Louvroil

6 900 hab., 590 ha, commune du département du Nord dans le canton de Maubeuge-Sud, juste au sud du chef-lieu sur la rive droite de la Sambre. Son finage est traversé par la N 2 et contient le parc et le plan d’eau du Paradis assortis d’une base de loisirs et d’un arboretum. Elle accueille un lycée professionnel privé, un institut de rééducation psychologique (40 places), la clinique du Bocage (Hôtel de l'Espérance, 60 sal.). Louvroil a eu jadis une usine de tubes de la société Valenciennes et Denain, associée ensuite à l’usine de Recquignies et devenue ainsi l’un des éléments originels de la société Vallourec (le lou du nom est mis pour Louvroil, val pour Valenciennes et rec pour Recquignies) ; elle a été fermée en 1977.
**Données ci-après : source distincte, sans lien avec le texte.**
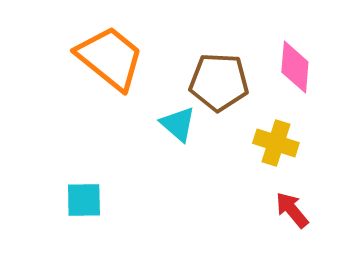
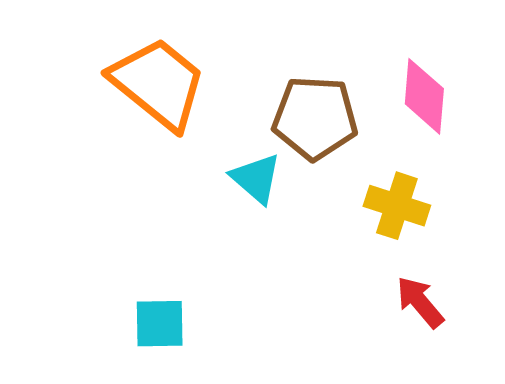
cyan square: (84, 200) -> (160, 324), moved

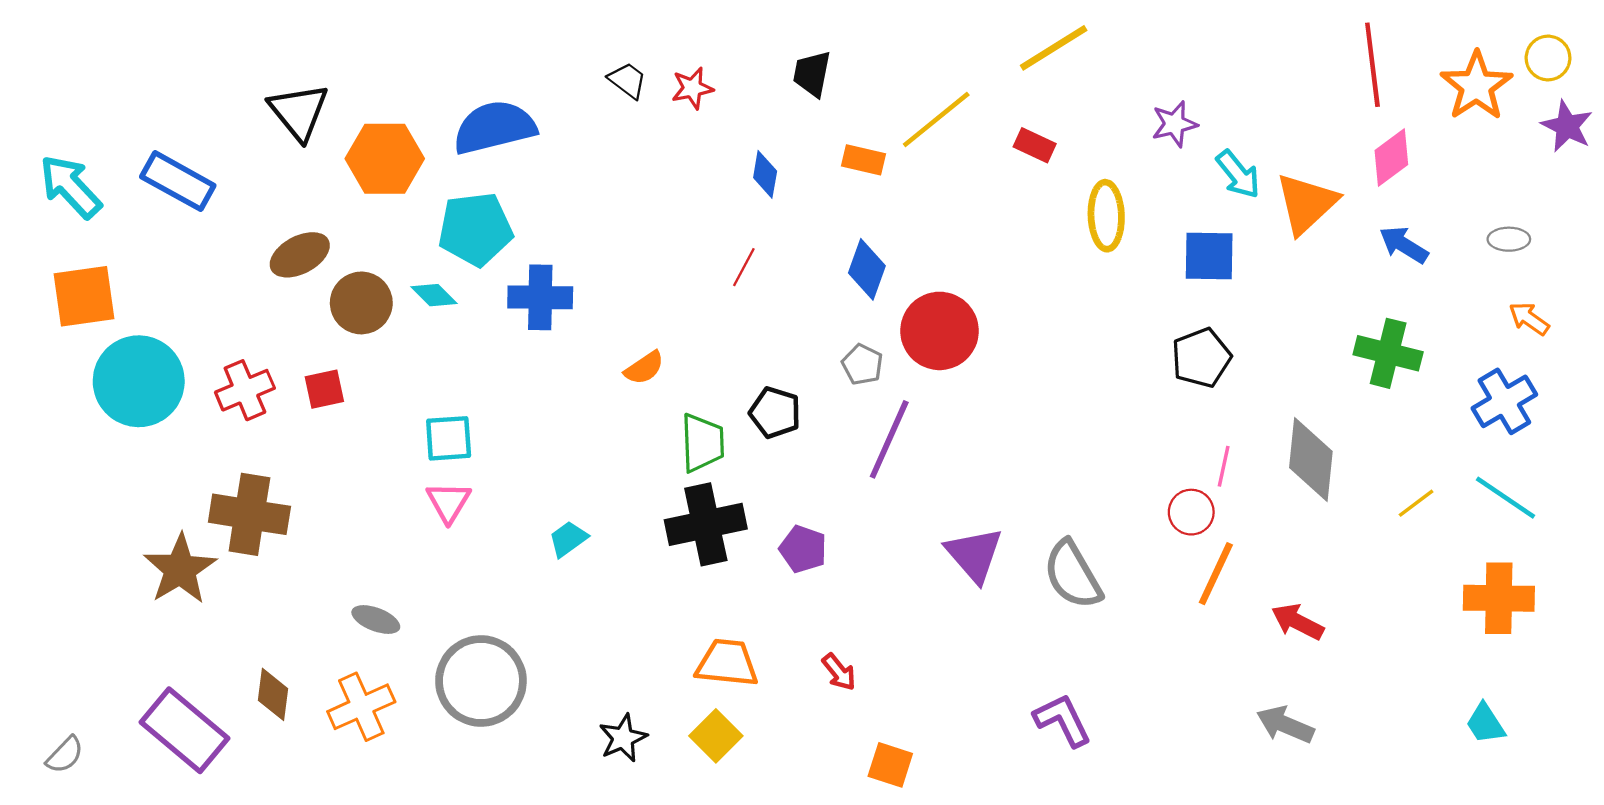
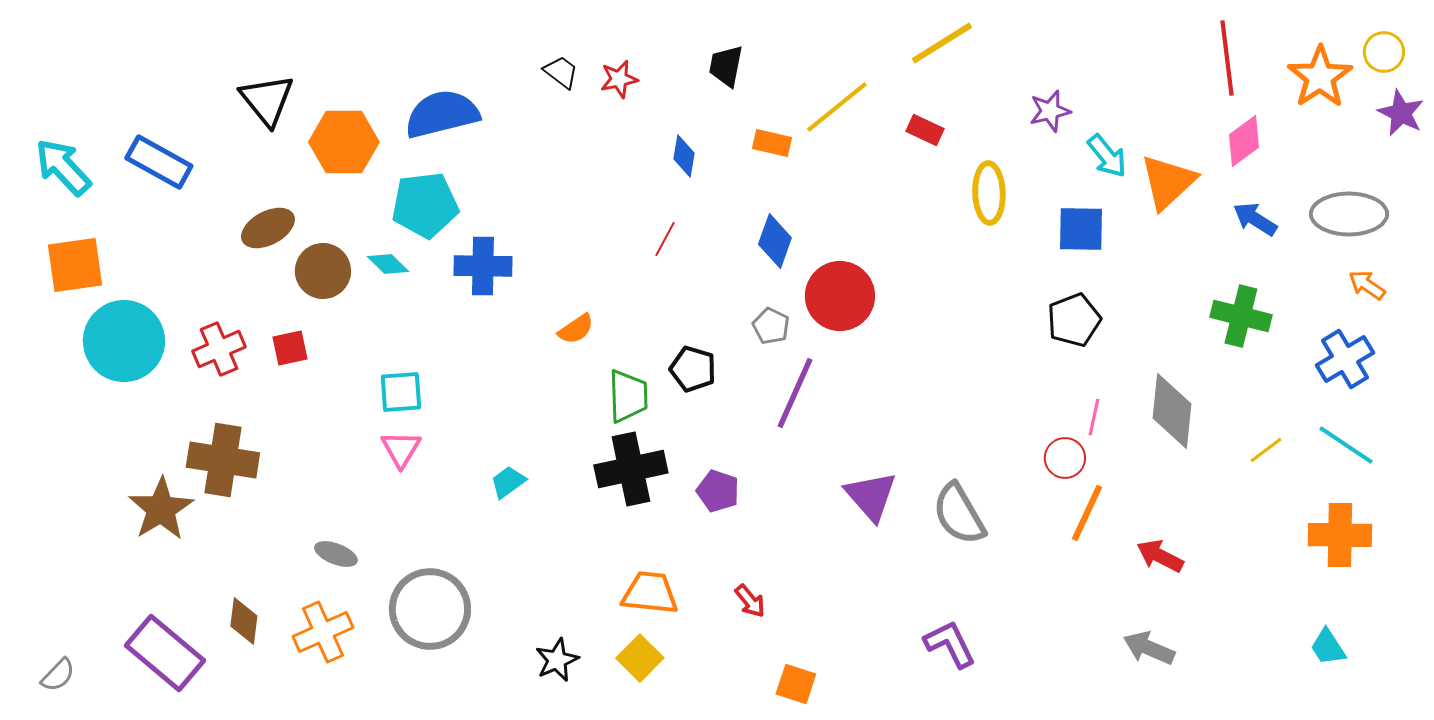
gray ellipse: (1509, 239) -> (1349, 214), size x2.0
Le principal employeur est aujourd’hui l’usine sidérurgique Tata ex-Myriad (480 sal.), héritière d’une ancienne Fabrique de Fer de Maubeuge fondée en 1884 par le belge De Béco, achetée par le néerlandais Hoogovens en 1997, devenu Corus par fusion avec British Steel, puis revendue en 2007 au groupe indien rival de Mittal. Louvroil héberge aussi un centre commercial avec un hypermarché Auchan (560 sal.), un magasin Conforama (40 sal.) ; menuiserie du Val de Sambre (30 sal.), ingénie Ruche pour l'Environnement (35 sal.), nettoyage urbain Sambre Environnement (30 sal.).. Louvroil n’avait que 800 hab. en 1850, mais était déjà passée à 2 200 en 1872, 4 800 en 1900 ; sa croissance s’est poursuivie jusqu’en 1982 (8 200 hab.) puis elle a perdu plus d’un millier d’habitants, dont 470 entre 1999 et 2010.